### Task requirements
Using the data that follows, give the number of lines in which the word "effect" occurs. Write only the number.

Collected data
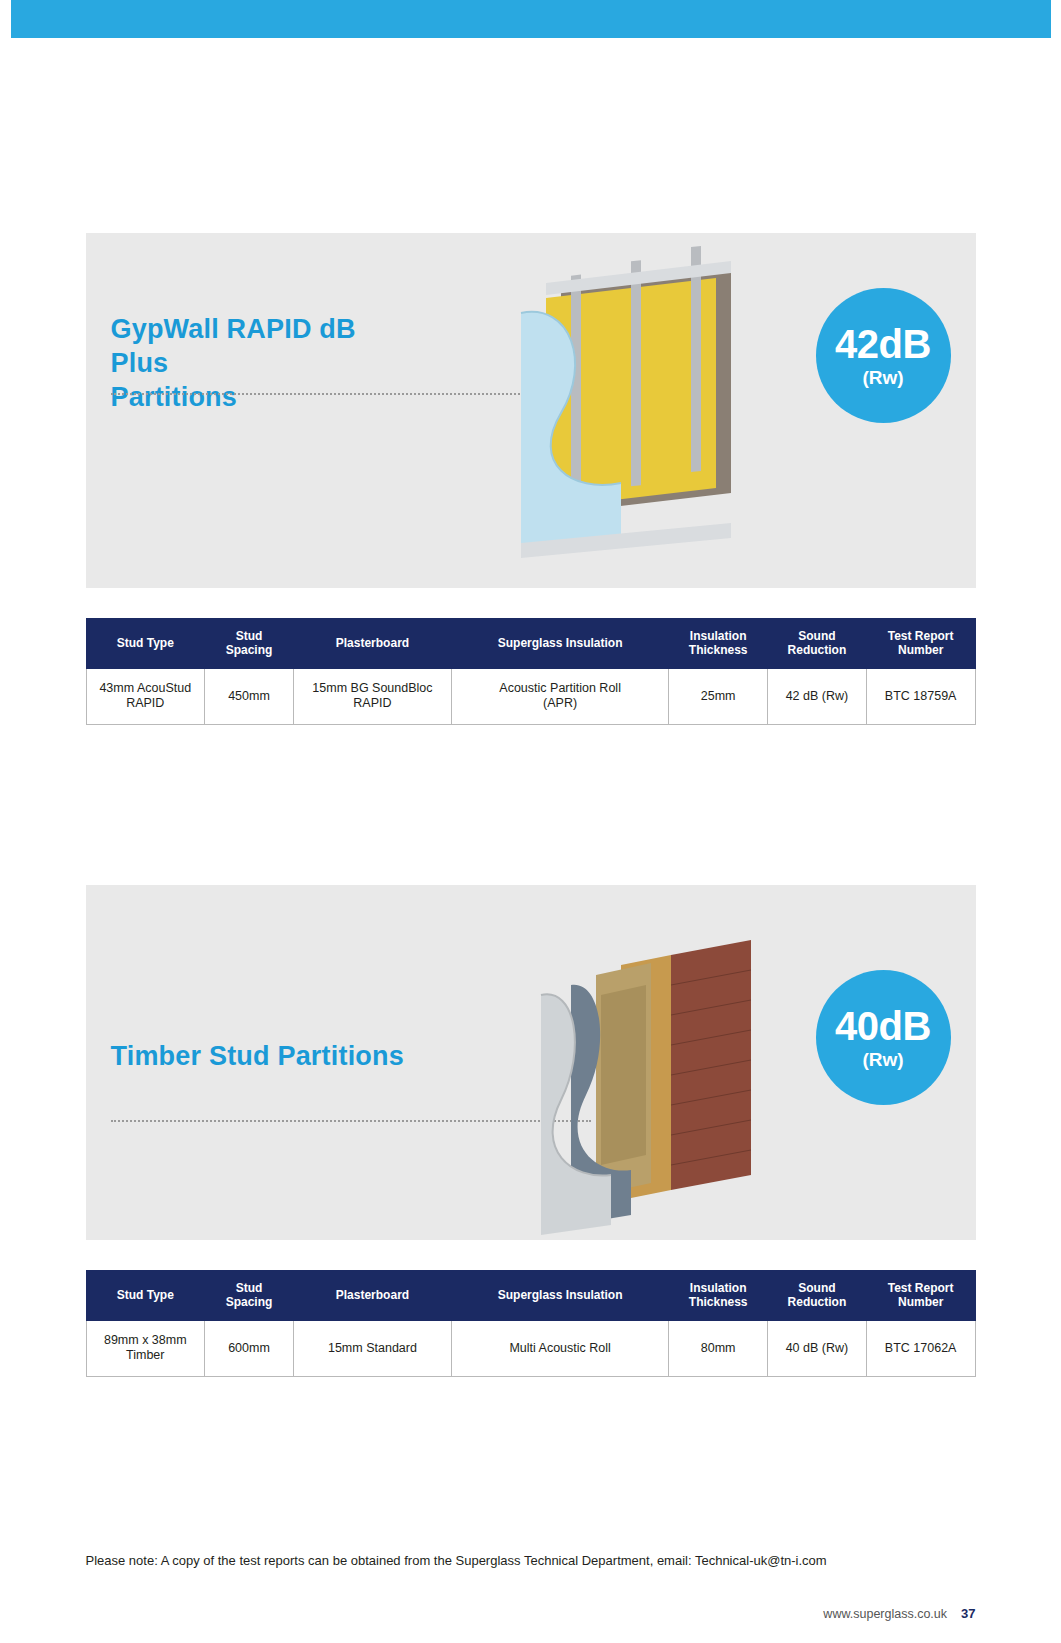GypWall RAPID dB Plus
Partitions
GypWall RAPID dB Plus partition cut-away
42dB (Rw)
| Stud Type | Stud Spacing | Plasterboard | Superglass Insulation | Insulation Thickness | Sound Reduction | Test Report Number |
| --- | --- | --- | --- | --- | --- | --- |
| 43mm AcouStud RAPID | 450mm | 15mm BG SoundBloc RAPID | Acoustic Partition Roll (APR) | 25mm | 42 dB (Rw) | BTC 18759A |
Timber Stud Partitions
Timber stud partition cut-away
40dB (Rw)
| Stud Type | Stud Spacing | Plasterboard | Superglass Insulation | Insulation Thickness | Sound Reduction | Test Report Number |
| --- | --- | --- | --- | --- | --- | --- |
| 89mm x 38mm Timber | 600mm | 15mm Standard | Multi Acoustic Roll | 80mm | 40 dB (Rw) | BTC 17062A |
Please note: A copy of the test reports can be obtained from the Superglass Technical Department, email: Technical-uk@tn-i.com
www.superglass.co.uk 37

==

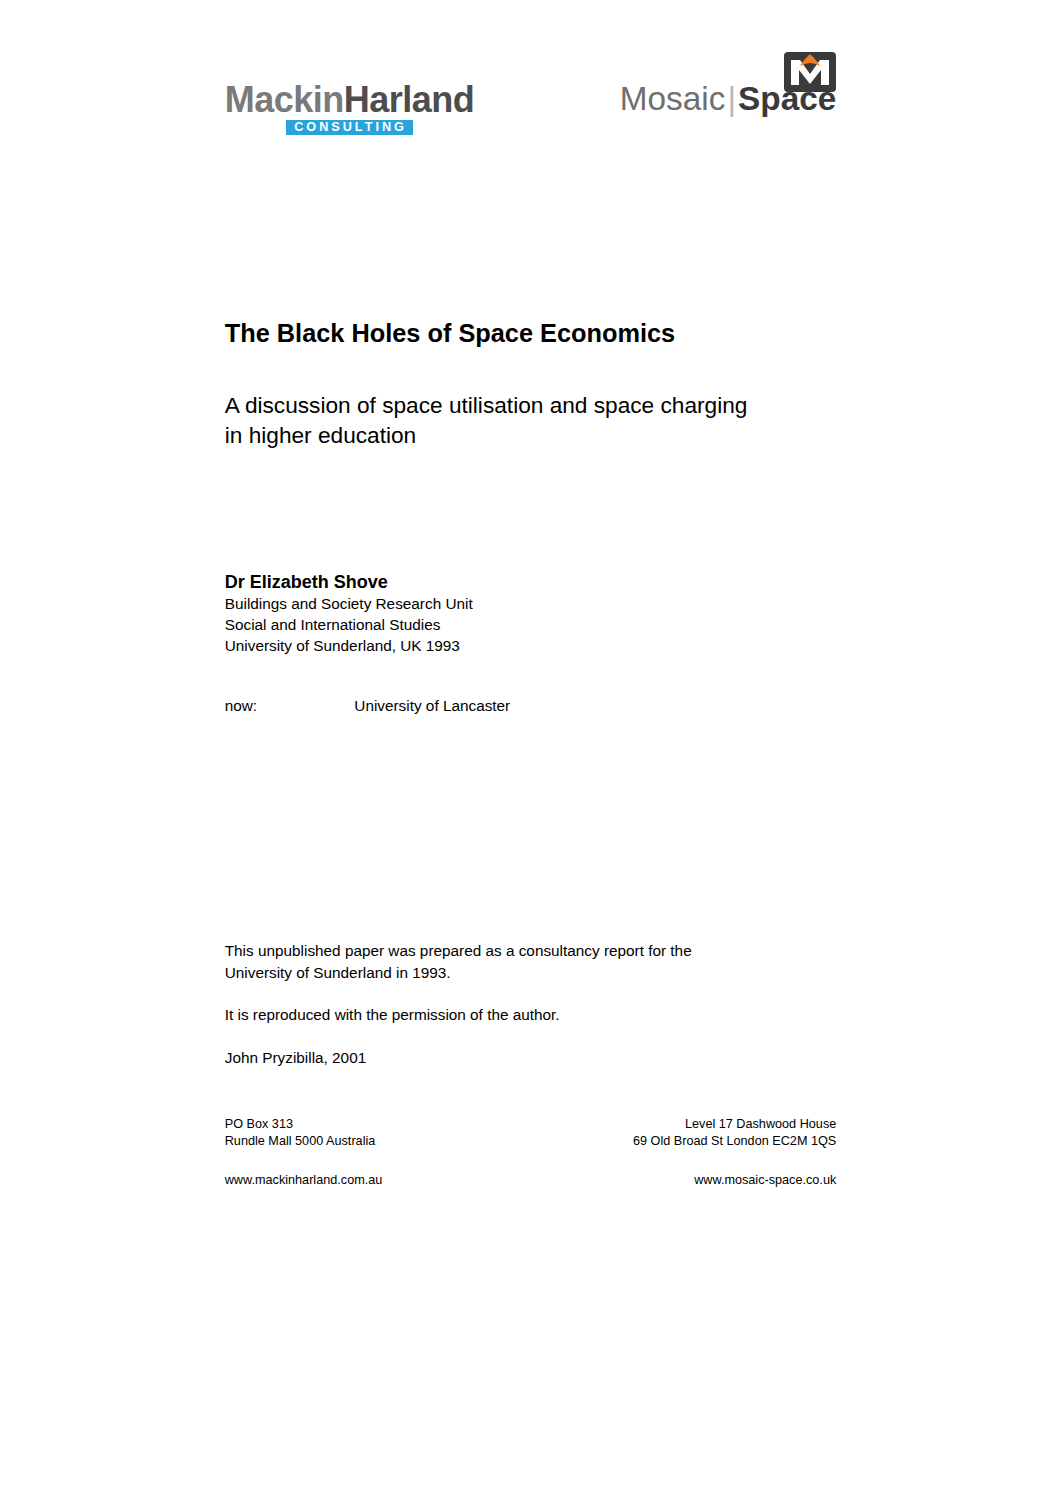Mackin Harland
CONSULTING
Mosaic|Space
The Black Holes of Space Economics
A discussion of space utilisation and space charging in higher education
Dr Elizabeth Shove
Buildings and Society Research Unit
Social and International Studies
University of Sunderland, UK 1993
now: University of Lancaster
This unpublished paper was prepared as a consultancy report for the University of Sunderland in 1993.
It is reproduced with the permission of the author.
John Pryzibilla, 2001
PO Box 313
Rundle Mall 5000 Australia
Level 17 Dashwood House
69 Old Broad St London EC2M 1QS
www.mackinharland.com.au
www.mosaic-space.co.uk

...

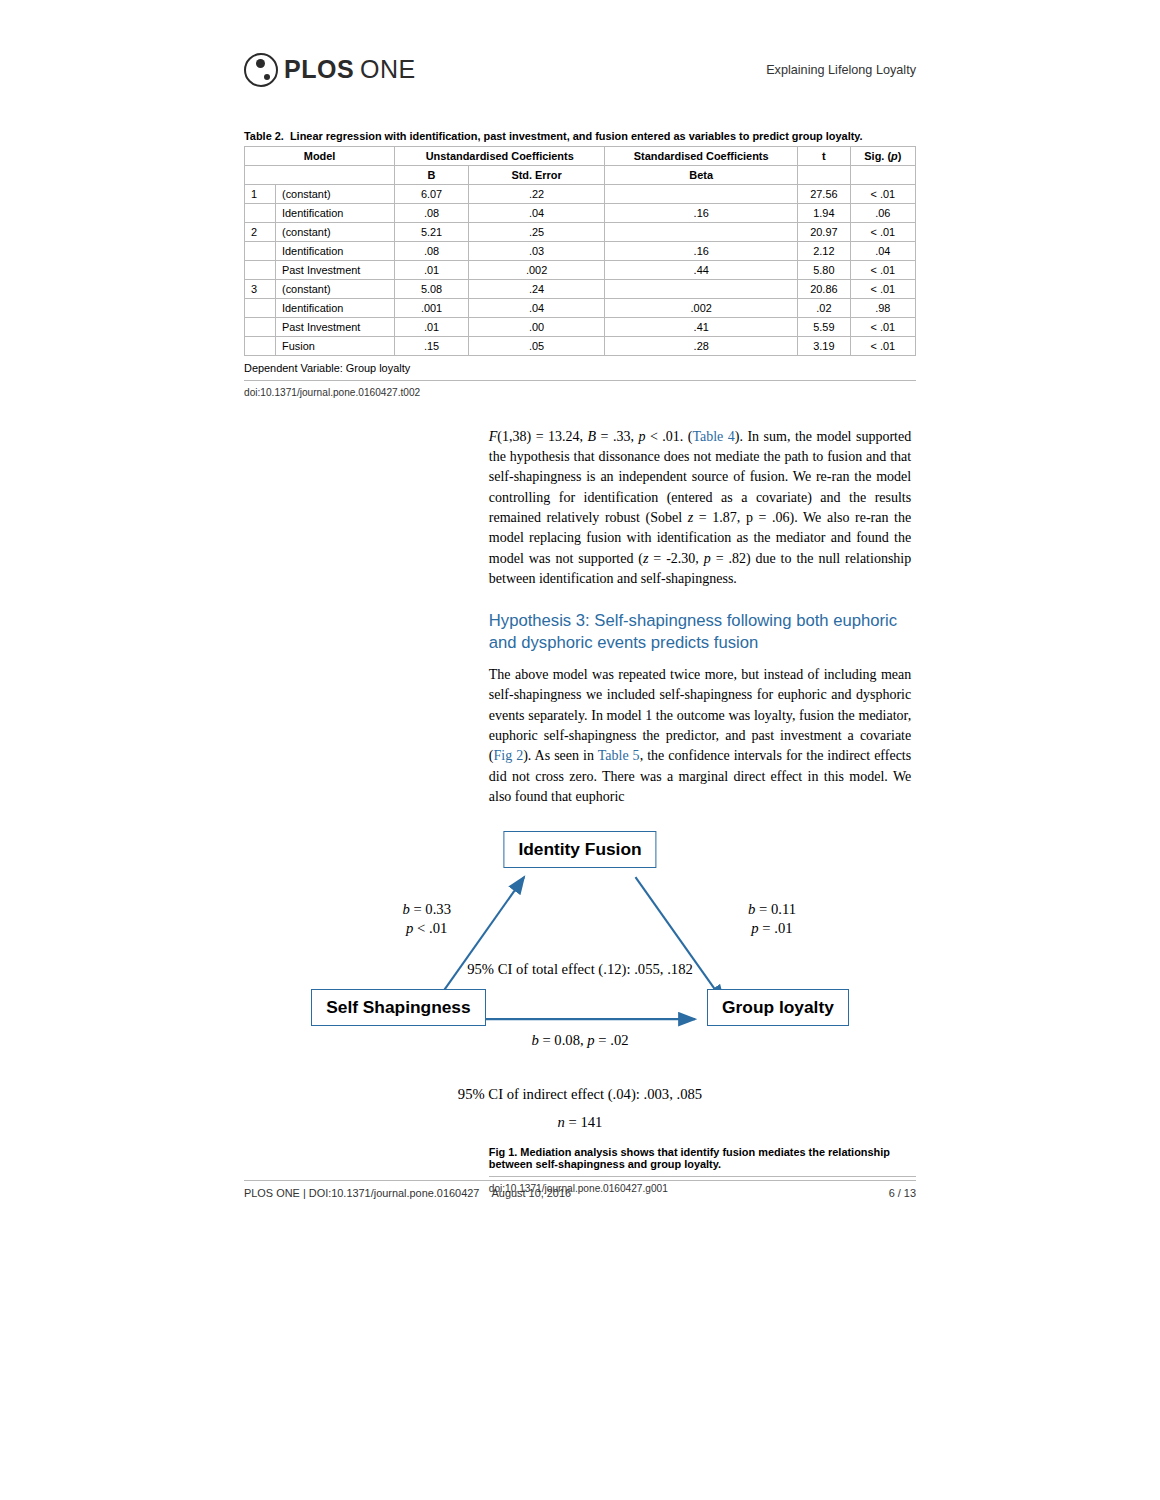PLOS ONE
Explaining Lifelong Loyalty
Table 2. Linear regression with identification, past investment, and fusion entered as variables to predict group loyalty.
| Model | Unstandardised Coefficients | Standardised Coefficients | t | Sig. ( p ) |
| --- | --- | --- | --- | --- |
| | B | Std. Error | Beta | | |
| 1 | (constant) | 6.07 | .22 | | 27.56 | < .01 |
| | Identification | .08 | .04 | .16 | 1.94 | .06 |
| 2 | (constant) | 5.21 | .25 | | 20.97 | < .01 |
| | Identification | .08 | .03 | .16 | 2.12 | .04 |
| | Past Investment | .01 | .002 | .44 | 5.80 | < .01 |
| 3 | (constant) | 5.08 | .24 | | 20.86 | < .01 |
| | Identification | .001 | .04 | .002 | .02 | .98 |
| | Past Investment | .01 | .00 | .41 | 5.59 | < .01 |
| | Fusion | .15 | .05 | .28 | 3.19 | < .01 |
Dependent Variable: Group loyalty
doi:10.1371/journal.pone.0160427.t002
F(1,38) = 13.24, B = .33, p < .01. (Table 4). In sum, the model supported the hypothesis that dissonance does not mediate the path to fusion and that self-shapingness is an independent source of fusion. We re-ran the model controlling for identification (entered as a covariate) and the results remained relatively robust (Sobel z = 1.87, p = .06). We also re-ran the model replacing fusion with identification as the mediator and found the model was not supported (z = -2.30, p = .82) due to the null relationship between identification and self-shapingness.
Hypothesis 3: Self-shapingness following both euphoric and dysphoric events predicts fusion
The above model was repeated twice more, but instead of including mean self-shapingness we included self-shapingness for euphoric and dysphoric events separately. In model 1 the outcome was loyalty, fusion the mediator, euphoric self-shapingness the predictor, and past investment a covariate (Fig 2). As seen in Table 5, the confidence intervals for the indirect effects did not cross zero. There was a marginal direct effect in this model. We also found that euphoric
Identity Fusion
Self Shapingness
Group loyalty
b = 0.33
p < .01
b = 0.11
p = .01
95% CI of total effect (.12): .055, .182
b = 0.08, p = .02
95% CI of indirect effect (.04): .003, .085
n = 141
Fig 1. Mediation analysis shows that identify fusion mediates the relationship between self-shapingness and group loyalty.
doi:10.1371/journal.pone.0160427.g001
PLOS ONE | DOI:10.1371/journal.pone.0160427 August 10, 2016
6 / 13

### Response area
3